Please set out the data below as a Markdown table with two columns, Row and Line, giving each non-blank line its own numbered row.
════════════════
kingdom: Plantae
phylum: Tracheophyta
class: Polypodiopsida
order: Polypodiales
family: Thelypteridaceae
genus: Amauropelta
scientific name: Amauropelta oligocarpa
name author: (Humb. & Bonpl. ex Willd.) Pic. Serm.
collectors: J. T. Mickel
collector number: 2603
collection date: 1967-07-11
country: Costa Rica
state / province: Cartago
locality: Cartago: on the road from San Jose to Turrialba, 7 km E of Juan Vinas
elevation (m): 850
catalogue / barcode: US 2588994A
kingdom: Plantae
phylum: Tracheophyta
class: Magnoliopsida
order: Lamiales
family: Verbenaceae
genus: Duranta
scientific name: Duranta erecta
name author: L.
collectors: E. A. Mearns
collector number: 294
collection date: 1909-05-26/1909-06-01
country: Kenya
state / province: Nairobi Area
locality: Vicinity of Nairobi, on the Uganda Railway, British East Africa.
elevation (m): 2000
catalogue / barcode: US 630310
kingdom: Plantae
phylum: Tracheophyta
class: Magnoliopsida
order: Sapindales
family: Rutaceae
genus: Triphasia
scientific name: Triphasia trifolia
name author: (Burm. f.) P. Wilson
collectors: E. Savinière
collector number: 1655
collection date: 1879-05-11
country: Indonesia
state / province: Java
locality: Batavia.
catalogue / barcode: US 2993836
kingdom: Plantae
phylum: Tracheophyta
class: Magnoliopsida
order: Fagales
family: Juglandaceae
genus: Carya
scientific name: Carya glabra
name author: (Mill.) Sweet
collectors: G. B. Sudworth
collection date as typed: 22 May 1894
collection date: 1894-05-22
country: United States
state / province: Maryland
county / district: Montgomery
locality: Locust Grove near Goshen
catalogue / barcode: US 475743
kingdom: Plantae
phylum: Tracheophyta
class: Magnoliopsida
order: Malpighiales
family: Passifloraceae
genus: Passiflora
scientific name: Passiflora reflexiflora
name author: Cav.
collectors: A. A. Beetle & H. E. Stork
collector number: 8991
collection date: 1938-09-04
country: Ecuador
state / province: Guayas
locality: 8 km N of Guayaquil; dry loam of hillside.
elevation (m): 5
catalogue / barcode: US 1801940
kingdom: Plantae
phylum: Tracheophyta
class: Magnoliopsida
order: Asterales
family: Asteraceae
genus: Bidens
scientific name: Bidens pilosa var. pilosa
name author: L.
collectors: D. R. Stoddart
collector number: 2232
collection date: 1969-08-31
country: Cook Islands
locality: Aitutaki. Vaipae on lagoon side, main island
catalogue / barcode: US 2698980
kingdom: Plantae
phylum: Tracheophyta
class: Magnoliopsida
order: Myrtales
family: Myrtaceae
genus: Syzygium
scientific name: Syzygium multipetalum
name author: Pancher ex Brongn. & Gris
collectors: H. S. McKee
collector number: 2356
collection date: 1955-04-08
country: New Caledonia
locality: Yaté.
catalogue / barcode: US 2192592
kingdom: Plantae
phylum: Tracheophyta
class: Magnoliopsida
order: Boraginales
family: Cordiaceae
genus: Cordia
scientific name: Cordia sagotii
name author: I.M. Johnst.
════════════════
> _SOLUTION FOR THIS PROBLEM_
| Row | Line |
|---|---|
| 1 | kingdom: Plantae |
| 2 | phylum: Tracheophyta |
| 3 | class: Polypodiopsida |
| 4 | order: Polypodiales |
| 5 | family: Thelypteridaceae |
| 6 | genus: Amauropelta |
| 7 | scientific name: Amauropelta oligocarpa |
| 8 | name author: (Humb. & Bonpl. ex Willd.) Pic. Serm. |
| 9 | collectors: J. T. Mickel |
| 10 | collector number: 2603 |
| 11 | collection date: 1967-07-11 |
| 12 | country: Costa Rica |
| 13 | state / province: Cartago |
| 14 | locality: Cartago: on the road from San Jose to Turrialba, 7 km E of Juan Vinas |
| 15 | elevation (m): 850 |
| 16 | catalogue / barcode: US 2588994A |
| 17 | kingdom: Plantae |
| 18 | phylum: Tracheophyta |
| 19 | class: Magnoliopsida |
| 20 | order: Lamiales |
| 21 | family: Verbenaceae |
| 22 | genus: Duranta |
| 23 | scientific name: Duranta erecta |
| 24 | name author: L. |
| 25 | collectors: E. A. Mearns |
| 26 | collector number: 294 |
| 27 | collection date: 1909-05-26/1909-06-01 |
| 28 | country: Kenya |
| 29 | state / province: Nairobi Area |
| 30 | locality: Vicinity of Nairobi, on the Uganda Railway, British East Africa. |
| 31 | elevation (m): 2000 |
| 32 | catalogue / barcode: US 630310 |
| 33 | kingdom: Plantae |
| 34 | phylum: Tracheophyta |
| 35 | class: Magnoliopsida |
| 36 | order: Sapindales |
| 37 | family: Rutaceae |
| 38 | genus: Triphasia |
| 39 | scientific name: Triphasia trifolia |
| 40 | name author: (Burm. f.) P. Wilson |
| 41 | collectors: E. Savinière |
| 42 | collector number: 1655 |
| 43 | collection date: 1879-05-11 |
| 44 | country: Indonesia |
| 45 | state / province: Java |
| 46 | locality: Batavia. |
| 47 | catalogue / barcode: US 2993836 |
| 48 | kingdom: Plantae |
| 49 | phylum: Tracheophyta |
| 50 | class: Magnoliopsida |
| 51 | order: Fagales |
| 52 | family: Juglandaceae |
| 53 | genus: Carya |
| 54 | scientific name: Carya glabra |
| 55 | name author: (Mill.) Sweet |
| 56 | collectors: G. B. Sudworth |
| 57 | collection date as typed: 22 May 1894 |
| 58 | collection date: 1894-05-22 |
| 59 | country: United States |
| 60 | state / province: Maryland |
| 61 | county / district: Montgomery |
| 62 | locality: Locust Grove near Goshen |
| 63 | catalogue / barcode: US 475743 |
| 64 | kingdom: Plantae |
| 65 | phylum: Tracheophyta |
| 66 | class: Magnoliopsida |
| 67 | order: Malpighiales |
| 68 | family: Passifloraceae |
| 69 | genus: Passiflora |
| 70 | scientific name: Passiflora reflexiflora |
| 71 | name author: Cav. |
| 72 | collectors: A. A. Beetle & H. E. Stork |
| 73 | collector number: 8991 |
| 74 | collection date: 1938-09-04 |
| 75 | country: Ecuador |
| 76 | state / province: Guayas |
| 77 | locality: 8 km N of Guayaquil; dry loam of hillside. |
| 78 | elevation (m): 5 |
| 79 | catalogue / barcode: US 1801940 |
| 80 | kingdom: Plantae |
| 81 | phylum: Tracheophyta |
| 82 | class: Magnoliopsida |
| 83 | order: Asterales |
| 84 | family: Asteraceae |
| 85 | genus: Bidens |
| 86 | scientific name: Bidens pilosa var. pilosa |
| 87 | name author: L. |
| 88 | collectors: D. R. Stoddart |
| 89 | collector number: 2232 |
| 90 | collection date: 1969-08-31 |
| 91 | country: Cook Islands |
| 92 | locality: Aitutaki. Vaipae on lagoon side, main island |
| 93 | catalogue / barcode: US 2698980 |
| 94 | kingdom: Plantae |
| 95 | phylum: Tracheophyta |
| 96 | class: Magnoliopsida |
| 97 | order: Myrtales |
| 98 | family: Myrtaceae |
| 99 | genus: Syzygium |
| 100 | scientific name: Syzygium multipetalum |
| 101 | name author: Pancher ex Brongn. & Gris |
| 102 | collectors: H. S. McKee |
| 103 | collector number: 2356 |
| 104 | collection date: 1955-04-08 |
| 105 | country: New Caledonia |
| 106 | locality: Yaté. |
| 107 | catalogue / barcode: US 2192592 |
| 108 | kingdom: Plantae |
| 109 | phylum: Tracheophyta |
| 110 | class: Magnoliopsida |
| 111 | order: Boraginales |
| 112 | family: Cordiaceae |
| 113 | genus: Cordia |
| 114 | scientific name: Cordia sagotii |
| 115 | name author: I.M. Johnst. |